Fianna Fáil TD for Sligo-Leitrim Marc Mac Sharry has called on the government to clarify the supports they intend to provide to members of the farming community across Sligo, Leitrim, Roscommon, and south Donegal in his contribution to the Fianna Fail motion seeking action on the Beef Crisis in the Dáil on Wednesday night.
Deputy Mac Sharry said “Article 39.1(b) of the Treaty on the Functioning of the European Union states the EU seek to ensure a fair standard of living for the agricultural community, in particular by increasing the individual earnings of persons engaged in agriculture.
He then put it up to Minister Creed & Fine Gael, “What are we doing to achieve that? From the thousands of farmers I have spoken to I fail to see what is being done to support them. Farming families must have the opportunity to recover the cost of production plus a margin for their products.

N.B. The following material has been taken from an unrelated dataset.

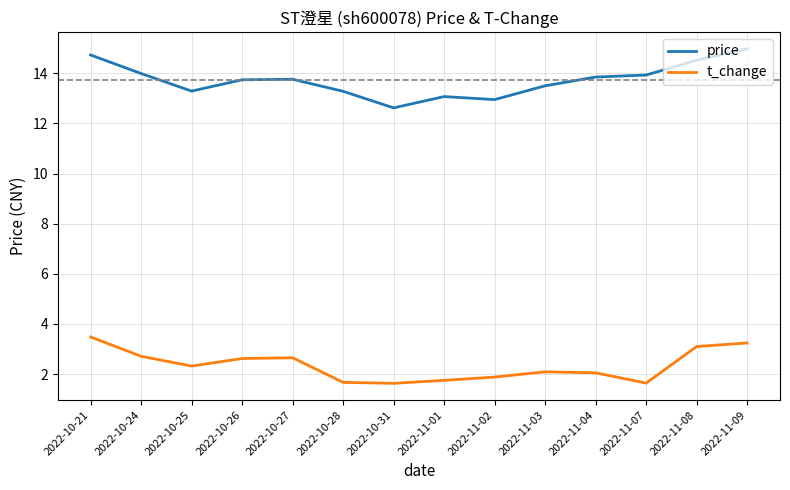

Rank the series at 2022-11-07 from highest to lowest value.

price, t_change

“We have 14 policy actions which we believe the Government must accept immediately. These include seeking market disturbance aid from the EU as pertained under CAP; opening the Brexit Loan Scheme for farmers; increasing live exports of calves by enhancing lairage capacity; ensuring that the next CAP is fully funded to provide a €200 suckler cow payment as well as the introduction of a beef market index.
“We must also seek to weed out BSE era restrictions now obsolete but which continue to apply such as the arbitrary 4 movement rule, the 30 month rule and anti competitive practices by large factories with feed lots. The introduction of a Food Ombudsman or Meat Regulator should be considered to ensure fair play in the industry.
“We are also calling for a full review of the QPS grid and more robust measures around carcase trim and grading, including publishing details of on-the-spot fines for factories breaching carcase trimming rules. It is also my party’s view that a new independent authority is required to enforce the new EU Directive on unfair trading practices to ensure farmers buy in.
“In addition why has there been no mention of market supports or preparedness for the introduction of an intervention scheme or APS (Aid to Private Storage ) scheme to ensure farming families are guaranteed a fair market price should a hard Brexit shut the market down. The Minister for Agriculture must listen to those stakeholders in the industry who need our support,” concluded Deputy Mac Sharry.